# WORK TO BE COMPLETED
The response must contain each line of the material that holds "está".

# DATA FOR REVIEW
=== Section Start ===
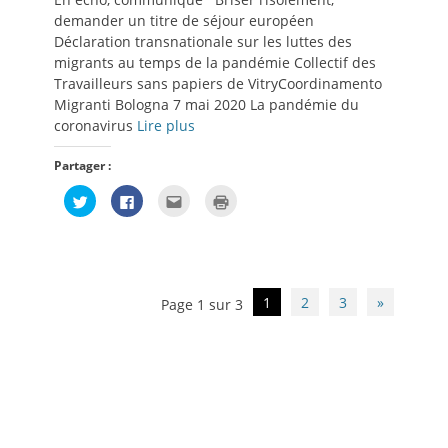
demander un titre de séjour européen
Déclaration transnationale sur les luttes des
migrants au temps de la pandémie Collectif des
Travailleurs sans papiers de VitryCoordinamento
Migranti Bologna 7 mai 2020 La pandémie du
coronavirus
Lire plus
Partager :
Cliquez
Cliquez
Cliquez
Cliquer
pour
pour
pour
pour
partager
partager
envoyer
imprimer(ouvre
sur
sur
par
dans
Twitter(ouvre
Facebook(ouvre
e-
une
dans
dans
mail
nouvelle
une
une
à
fenêtre)
nouvelle
nouvelle
un
fenêtre)
fenêtre)
ami(ouvre
Navigation
1
2
3
»
Page 1 sur 3
dans
des
une
nouvelle
articles
fenêtre)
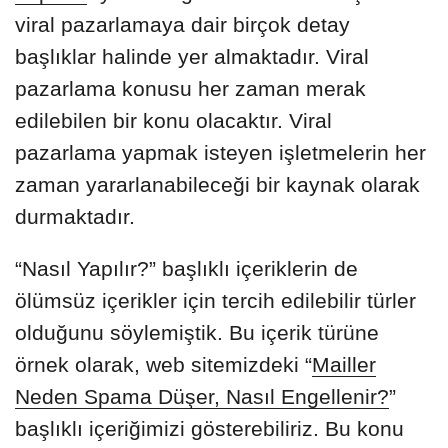
viral pazarlamaya dair birçok detay
başlıklar halinde yer almaktadır. Viral
pazarlama konusu her zaman merak
edilebilen bir konu olacaktır. Viral
pazarlama yapmak isteyen işletmelerin her
zaman yararlanabileceği bir kaynak olarak
durmaktadır.
“Nasıl Yapılır?” başlıklı içeriklerin de
ölümsüz içerikler için tercih edilebilir türler
olduğunu söylemiştik. Bu içerik türüne
örnek olarak, web sitemizdeki “
Mailler
Neden Spama Düşer, Nasıl Engellenir?
”
başlıklı içeriğimizi gösterebiliriz. Bu konu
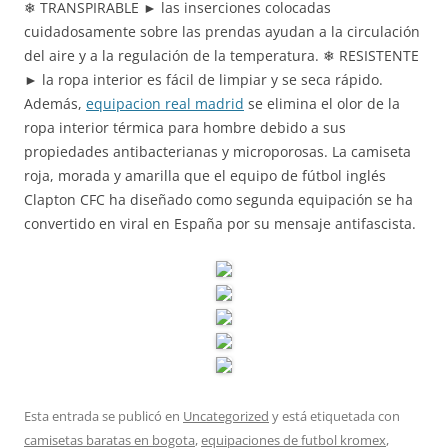
❄ TRANSPIRABLE ► las inserciones colocadas
cuidadosamente sobre las prendas ayudan a la circulación
del aire y a la regulación de la temperatura. ❄ RESISTENTE
► la ropa interior es fácil de limpiar y se seca rápido.
Además,
equipacion real madrid
se elimina el olor de la
ropa interior térmica para hombre debido a sus
propiedades antibacterianas y microporosas. La camiseta
roja, morada y amarilla que el equipo de fútbol inglés
Clapton CFC ha diseñado como segunda equipación se ha
convertido en viral en España por su mensaje antifascista.
Esta entrada se publicó en
Uncategorized
y está etiquetada con
camisetas baratas en bogota
,
equipaciones de futbol kromex
,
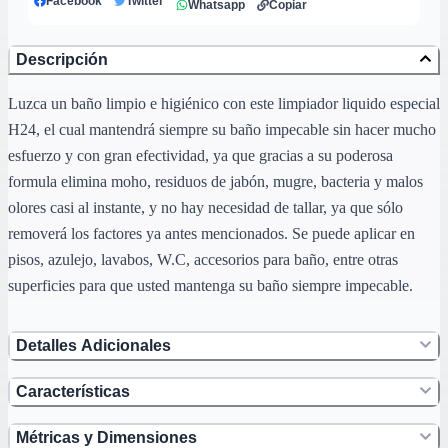
Facebook
Twitter
Whatsapp
Copiar
Descripción
Luzca un baño limpio e higiénico con este limpiador liquido especial
H24, el cual mantendrá siempre su baño impecable sin hacer mucho
esfuerzo y con gran efectividad, ya que gracias a su poderosa
formula elimina moho, residuos de jabón, mugre, bacteria y malos
olores casi al instante, y no hay necesidad de tallar, ya que sólo
removerá los factores ya antes mencionados. Se puede aplicar en
pisos, azulejo, lavabos, W.C, accesorios para baño, entre otras
superficies para que usted mantenga su baño siempre impecable.
Detalles Adicionales
Características
Métricas y Dimensiones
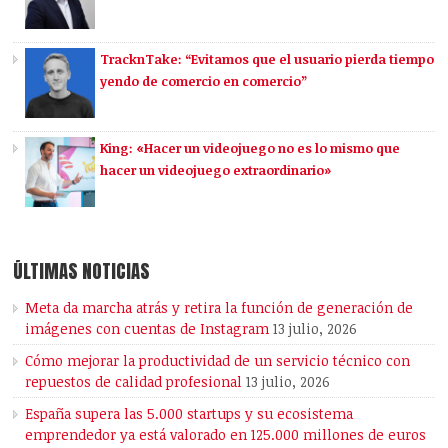
TracknTake: “Evitamos que el usuario pierda tiempo
yendo de comercio en comercio”
King: «Hacer un videojuego no es lo mismo que
hacer un videojuego extraordinario»
ÚLTIMAS NOTICIAS
Meta da marcha atrás y retira la función de generación de
imágenes con cuentas de Instagram
13 julio, 2026
Cómo mejorar la productividad de un servicio técnico con
repuestos de calidad profesional
13 julio, 2026
España supera las 5.000 startups y su ecosistema
emprendedor ya está valorado en 125.000 millones de euros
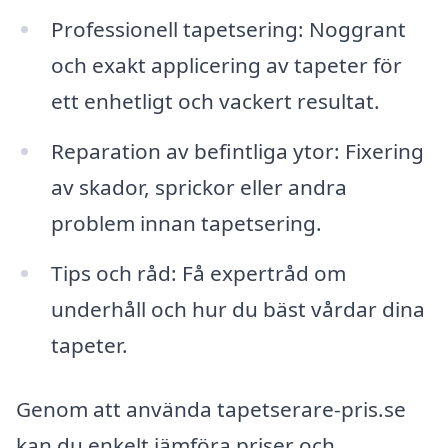
Professionell tapetsering: Noggrant
och exakt applicering av tapeter för
ett enhetligt och vackert resultat.
Reparation av befintliga ytor: Fixering
av skador, sprickor eller andra
problem innan tapetsering.
Tips och råd: Få expertråd om
underhåll och hur du bäst vårdar dina
tapeter.
Genom att använda tapetserare-pris.se
kan du enkelt jämföra priser och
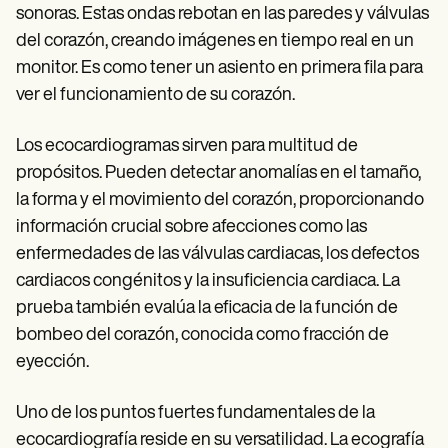
sonoras. Estas ondas rebotan en las paredes y válvulas
del corazón, creando imágenes en tiempo real en un
monitor. Es como tener un asiento en primera fila para
ver el funcionamiento de su corazón.
Los ecocardiogramas sirven para multitud de
propósitos. Pueden detectar anomalías en el tamaño,
la forma y el movimiento del corazón, proporcionando
información crucial sobre afecciones como las
enfermedades de las válvulas cardiacas, los defectos
cardiacos congénitos y la insuficiencia cardiaca. La
prueba también evalúa la eficacia de la función de
bombeo del corazón, conocida como fracción de
eyección.
Uno de los puntos fuertes fundamentales de la
ecocardiografía reside en su versatilidad. La ecografía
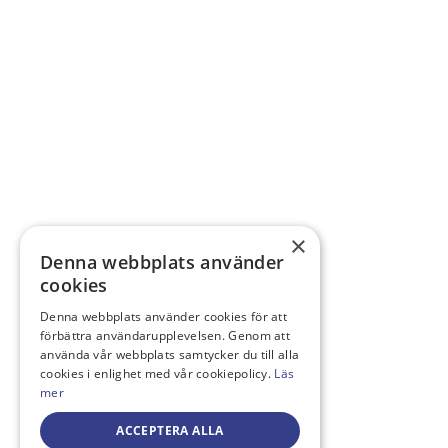
×
Denna webbplats använder
cookies
Denna webbplats använder cookies för att
förbättra användarupplevelsen. Genom att
använda vår webbplats samtycker du till alla
cookies i enlighet med vår cookiepolicy.
Läs
mer
ACCEPTERA ALLA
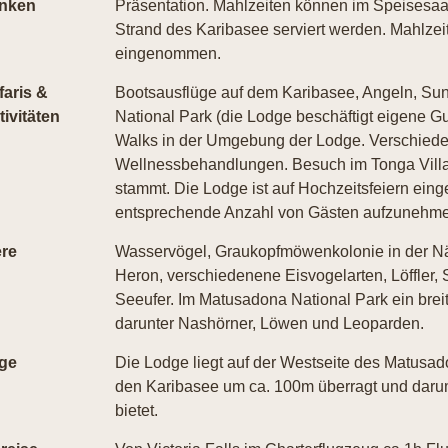
inken
Präsentation. Mahlzeiten können im Speisesaa
Strand des Karibasee serviert werden. Mahlzei
eingenommen.
faris &
Bootsausflüge auf dem Karibasee, Angeln, Su
tivitäten
National Park (die Lodge beschäftigt eigene Gu
Walks in der Umgebung der Lodge. Verschied
Wellnessbehandlungen. Besuch im Tonga Villa
stammt. Die Lodge ist auf Hochzeitsfeiern ein
entsprechende Anzahl von Gästen aufzunehme
ere
Wasservögel, Graukopfmöwenkolonie in der Nähe
Heron, verschiedenene Eisvogelarten, Löffler, 
Seeufer. Im Matusadona National Park ein bre
darunter Nashörner, Löwen und Leoparden.
ge
Die Lodge liegt auf der Westseite des Matusad
den Karibasee um ca. 100m überragt und daru
bietet.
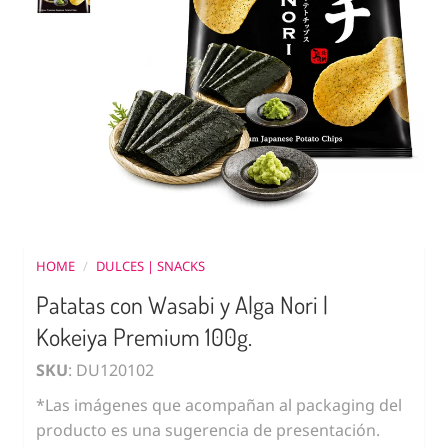
HOME
/
DULCES | SNACKS
Patatas con Wasabi y Alga Nori |
Kokeiya Premium 100g.
SKU
: DU120102
*Las imágenes que acompañan al packaging del
producto es una sugerencia de presentación.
=== Section End ===
# REPLY
y está etiquetada con
emprendedor ya está valorado en 125.000 millones de euros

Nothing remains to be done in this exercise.